The learned Magistrate has set out with admirable clarity the reasons for deciding that on the facts of the present case the appellant's premises are a place of public resort. He considered that the word "includes" in the definition was not exhaustive and that in addition to the places which were places of public resort within the definition, bye-law 124A could also apply to places that were places of public resort according to the ordinary meaning of that expression. He held that the premises where the appellant sold kebab were a place of public resort within the ordinary meaning of this expression.

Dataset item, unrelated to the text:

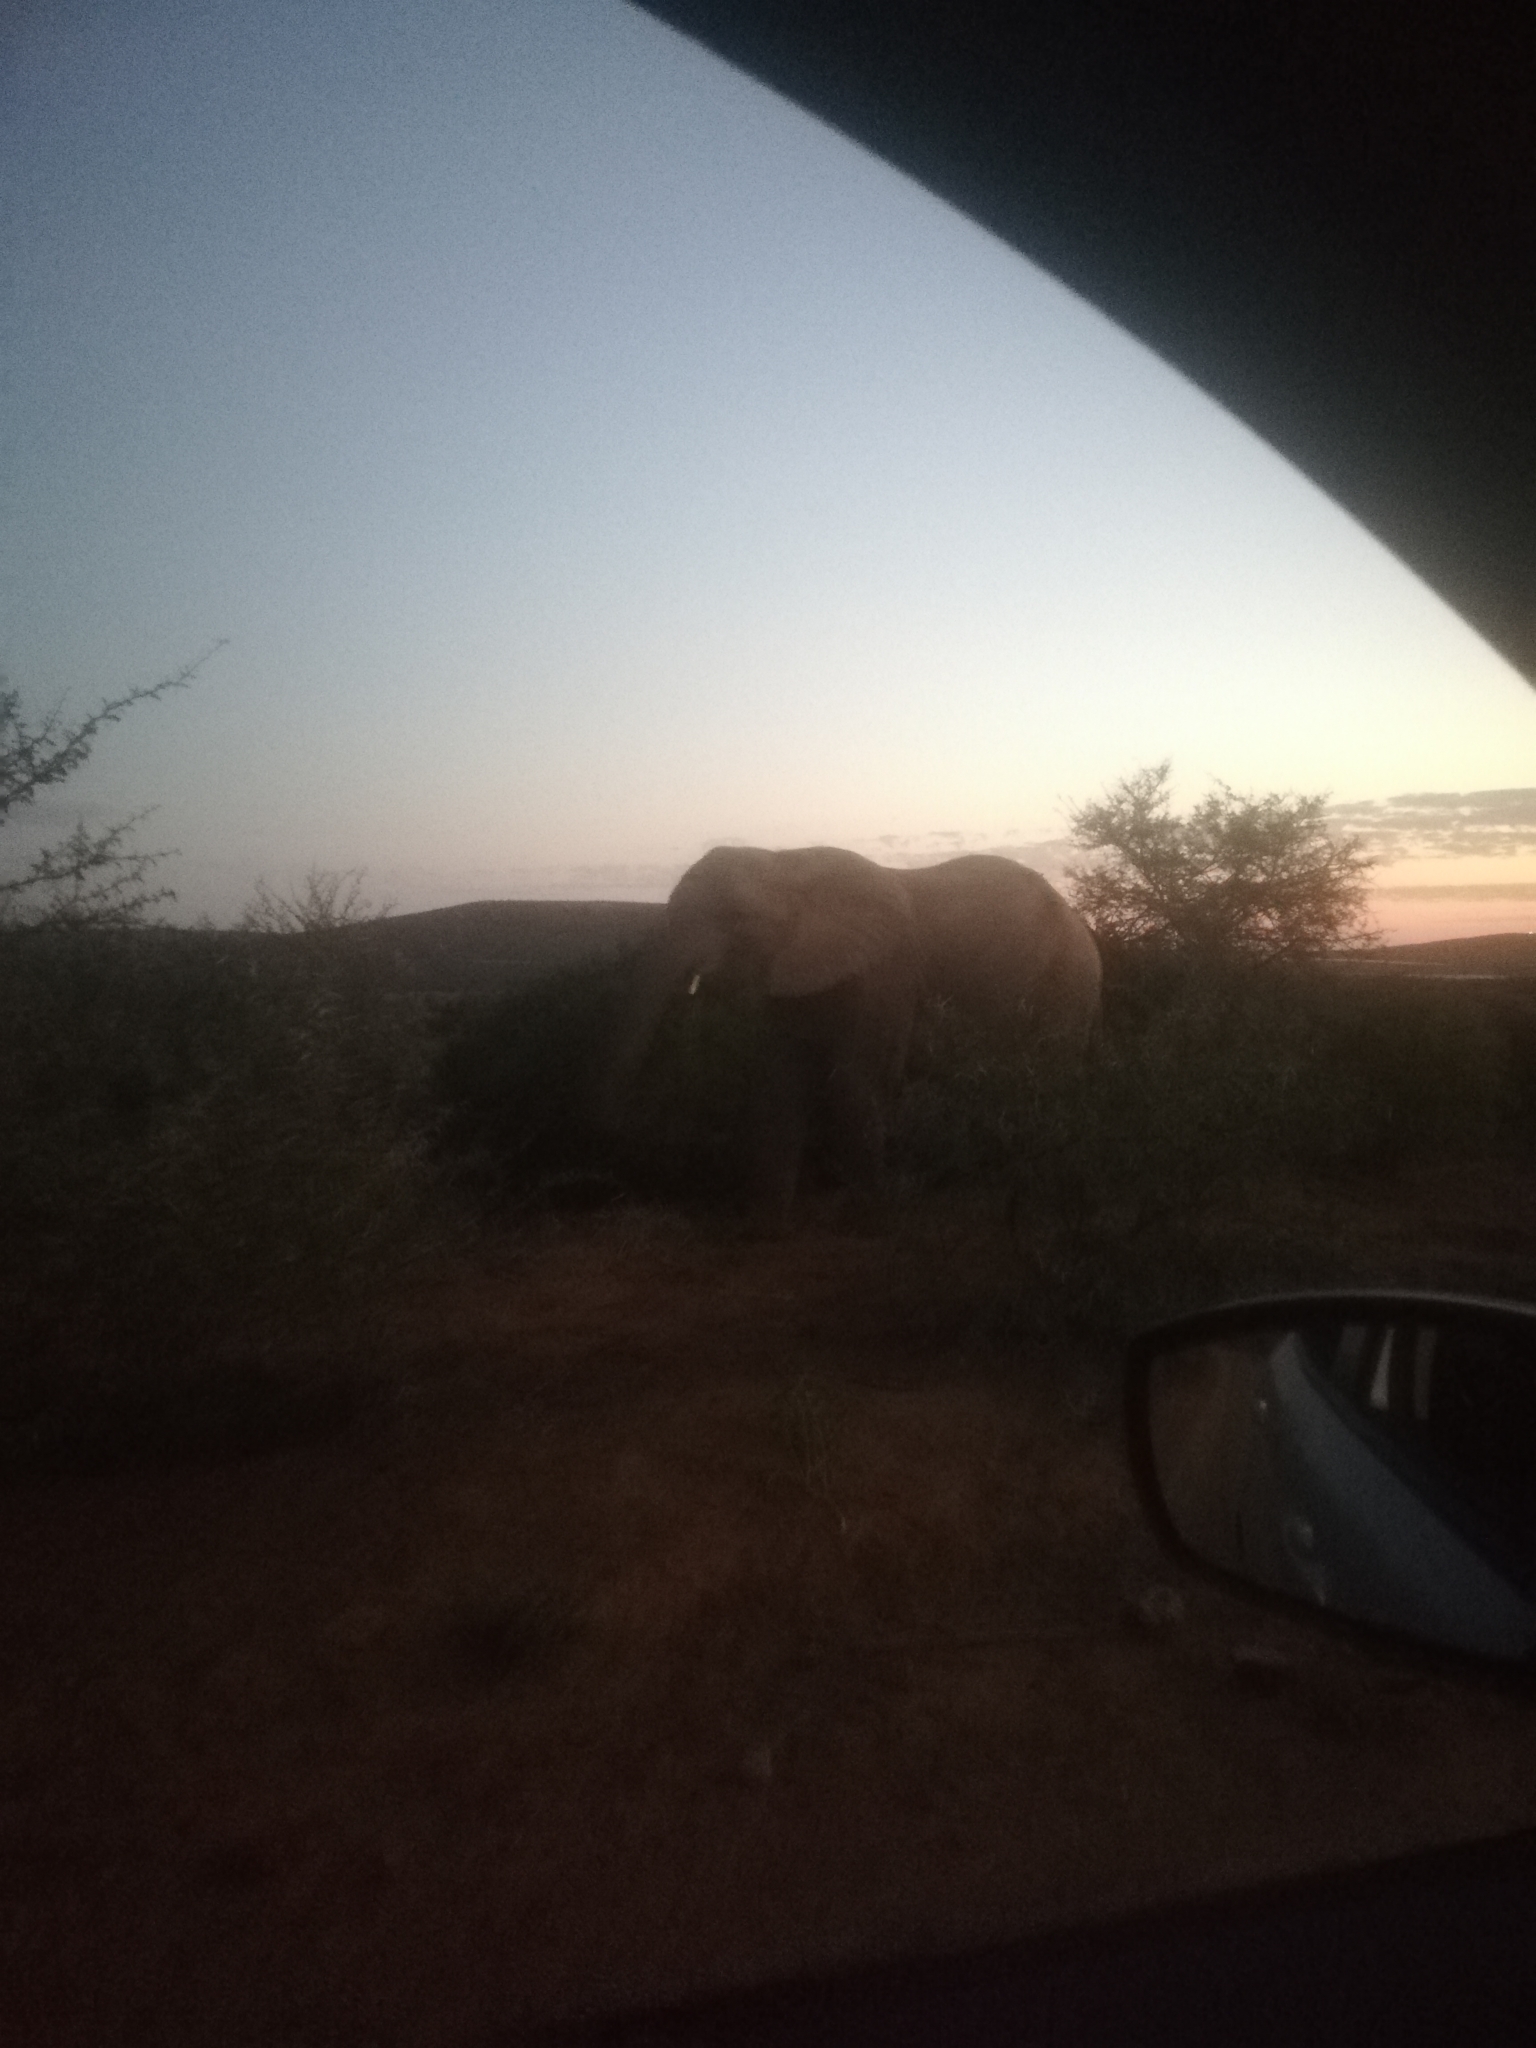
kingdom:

Now this expression is usually only used in legislation and it is used with regard to premises which the lawmaking authority considers should be the subject matter of control, because the premises are being used by the public. This phrase is very frequently used in legislation where the public not merely procure something from the premises but make use of the premises, for example where premises are used by the public for meeting, for accommodation, for entertainment or for refreshment. We have not been able to think of a case which is within the ordinary meaning of the phrase and yet which is not within the meaning of the phrase as it is interpreted in bye-law 2. We do not consider that in its ordinary user in legislation this expression is employed to cover premises that are privately owned and to which the public resort merely for the purpose of buying an article and carrying it away.
It is clear from those parts of the bye-laws to which counsel on both sides have referred us that the word "includes" is sometimes used restrictively and sometimes not restrictively, so that we think that no inference can be drawn from placing any reliance on the meaning of the word "includes".
On the facts of the present case as found we are of opinion that the premises on which the offence was alleged to have been committed was not a place of public resort, either according to the ordinary meaning of that phrase or to the meaning assigned to it in the interpretation bye-law.
In view of our opinion the conviction and sentence must be set aside.